**Work instructions:**
Rename every occurrence of "perfecto" to "blouson" in the entries below, and reproduce all other text unchanged. Leave the pictures out of the output.

**Dataset records:**

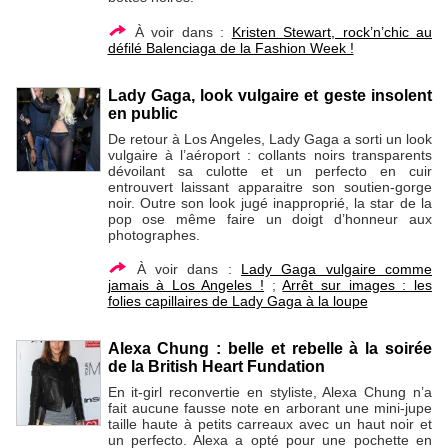
À voir dans :
Kristen Stewart, rock’n’chic au
défilé Balenciaga de la Fashion Week !
Lady Gaga, look vulgaire et geste insolent
en public
De retour à Los Angeles, Lady Gaga a sorti un look
vulgaire à l’aéroport : collants noirs transparents
dévoilant sa culotte et un perfecto en cuir
entrouvert laissant apparaitre son soutien-gorge
noir. Outre son look jugé inapproprié, la star de la
pop ose même faire un doigt d’honneur aux
photographes.
À voir dans :
Lady Gaga vulgaire comme
jamais à Los Angeles !
;
Arrêt sur images : les
folies capillaires de Lady Gaga à la loupe
Alexa Chung : belle et rebelle à la soirée
de la British Heart Fundation
En it-girl reconvertie en styliste, Alexa Chung n’a
fait aucune fausse note en arborant une mini-jupe
taille haute à petits carreaux avec un haut noir et
un perfecto. Alexa a opté pour une pochette en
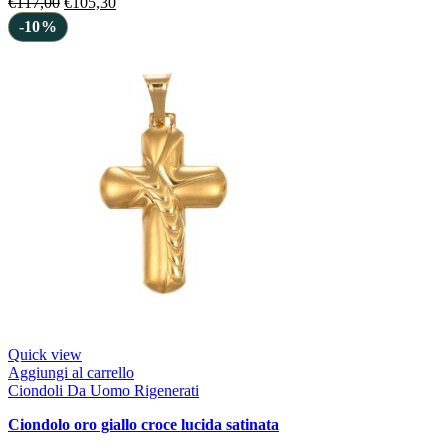
€
117,00
€
105,30
-10%
Quick view
Aggiungi al carrello
Ciondoli Da Uomo Rigenerati
ciondolo oro giallo croce lucida satinata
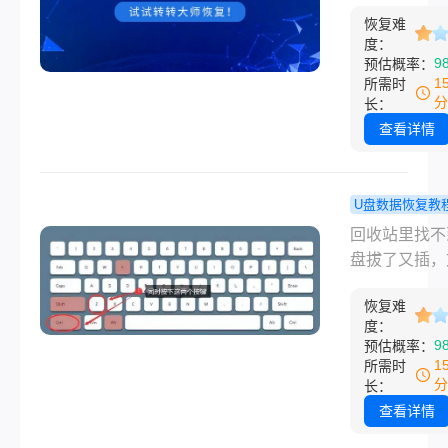
件夹的地方。
文件夹发愁，
复！
恢复难
们意外删除了
慌，这篇就按
度：
重要的东西时
9
预估概率：
单到复杂的顺
收站可以帮助
1
所需时
把我试过确实
将其恢复到原
分
长：
的几个办法都
位置。然而，
查看详情
来。
时候，我们可
要彻底删除回
中的内容，无
U盘数据恢复教
为了释放硬盘
盘文件误删
回收站里找不
还是出于其他
么办？不用
盘拔了又插，
因。那么，让
能不能找回
就是不见了前
来探讨一下怎
恢复难
一个朋友给我
度：
除回收站里的
息，说他把U
9
预估概率：
吧！
电脑上整理文
1
所需时
删了几个老文
分
长：
夹，结果发现
查看详情
还夹着一个刚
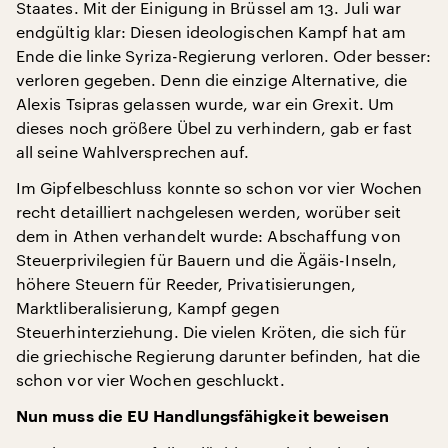
Staates. Mit der Einigung in Brüssel am 13. Juli war
endgültig klar: Diesen ideologischen Kampf hat am
Ende die linke Syriza-Regierung verloren. Oder besser:
verloren gegeben. Denn die einzige Alternative, die
Alexis Tsipras gelassen wurde, war ein Grexit. Um
dieses noch größere Übel zu verhindern, gab er fast
all seine Wahlversprechen auf.
Im Gipfelbeschluss konnte so schon vor vier Wochen
recht detailliert nachgelesen werden, worüber seit
dem in Athen verhandelt wurde: Abschaffung von
Steuerprivilegien für Bauern und die Ägäis-Inseln,
höhere Steuern für Reeder, Privatisierungen,
Marktliberalisierung, Kampf gegen
Steuerhinterziehung. Die vielen Kröten, die sich für
die griechische Regierung darunter befinden, hat die
schon vor vier Wochen geschluckt.
Nun muss die EU Handlungsfähigkeit beweisen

**Solution:**
À voir dans :
Kristen Stewart, rock’n’chic au
défilé Balenciaga de la Fashion Week !
Lady Gaga, look vulgaire et geste insolent
en public
De retour à Los Angeles, Lady Gaga a sorti un look
vulgaire à l’aéroport : collants noirs transparents
dévoilant sa culotte et un blouson en cuir
entrouvert laissant apparaitre son soutien-gorge
noir. Outre son look jugé inapproprié, la star de la
pop ose même faire un doigt d’honneur aux
photographes.
À voir dans :
Lady Gaga vulgaire comme
jamais à Los Angeles !
;
Arrêt sur images : les
folies capillaires de Lady Gaga à la loupe
Alexa Chung : belle et rebelle à la soirée
de la British Heart Fundation
En it-girl reconvertie en styliste, Alexa Chung n’a
fait aucune fausse note en arborant une mini-jupe
taille haute à petits carreaux avec un haut noir et
un blouson. Alexa a opté pour une pochette en
€
117,00
€
105,30
-10%
Quick view
Aggiungi al carrello
Ciondoli Da Uomo Rigenerati
ciondolo oro giallo croce lucida satinata
件夹的地方。
文件夹发愁，
复！
恢复难
们意外删除了
慌，这篇就按
度：
重要的东西时
9
预估概率：
单到复杂的顺
收站可以帮助
1
所需时
把我试过确实
将其恢复到原
分
长：
的几个办法都
位置。然而，
查看详情
来。
时候，我们可
要彻底删除回
中的内容，无
U盘数据恢复教
为了释放硬盘
盘文件误删
回收站里找不
还是出于其他
么办？不用
盘拔了又插，
因。那么，让
能不能找回
就是不见了前
来探讨一下怎
恢复难
一个朋友给我
度：
除回收站里的
息，说他把U
9
预估概率：
吧！
电脑上整理文
1
所需时
删了几个老文
分
长：
夹，结果发现
查看详情
还夹着一个刚
Staates. Mit der Einigung in Brüssel am 13. Juli war
endgültig klar: Diesen ideologischen Kampf hat am
Ende die linke Syriza-Regierung verloren. Oder besser:
verloren gegeben. Denn die einzige Alternative, die
Alexis Tsipras gelassen wurde, war ein Grexit. Um
dieses noch größere Übel zu verhindern, gab er fast
all seine Wahlversprechen auf.
Im Gipfelbeschluss konnte so schon vor vier Wochen
recht detailliert nachgelesen werden, worüber seit
dem in Athen verhandelt wurde: Abschaffung von
Steuerprivilegien für Bauern und die Ägäis-Inseln,
höhere Steuern für Reeder, Privatisierungen,
Marktliberalisierung, Kampf gegen
Steuerhinterziehung. Die vielen Kröten, die sich für
die griechische Regierung darunter befinden, hat die
schon vor vier Wochen geschluckt.
Nun muss die EU Handlungsfähigkeit beweisen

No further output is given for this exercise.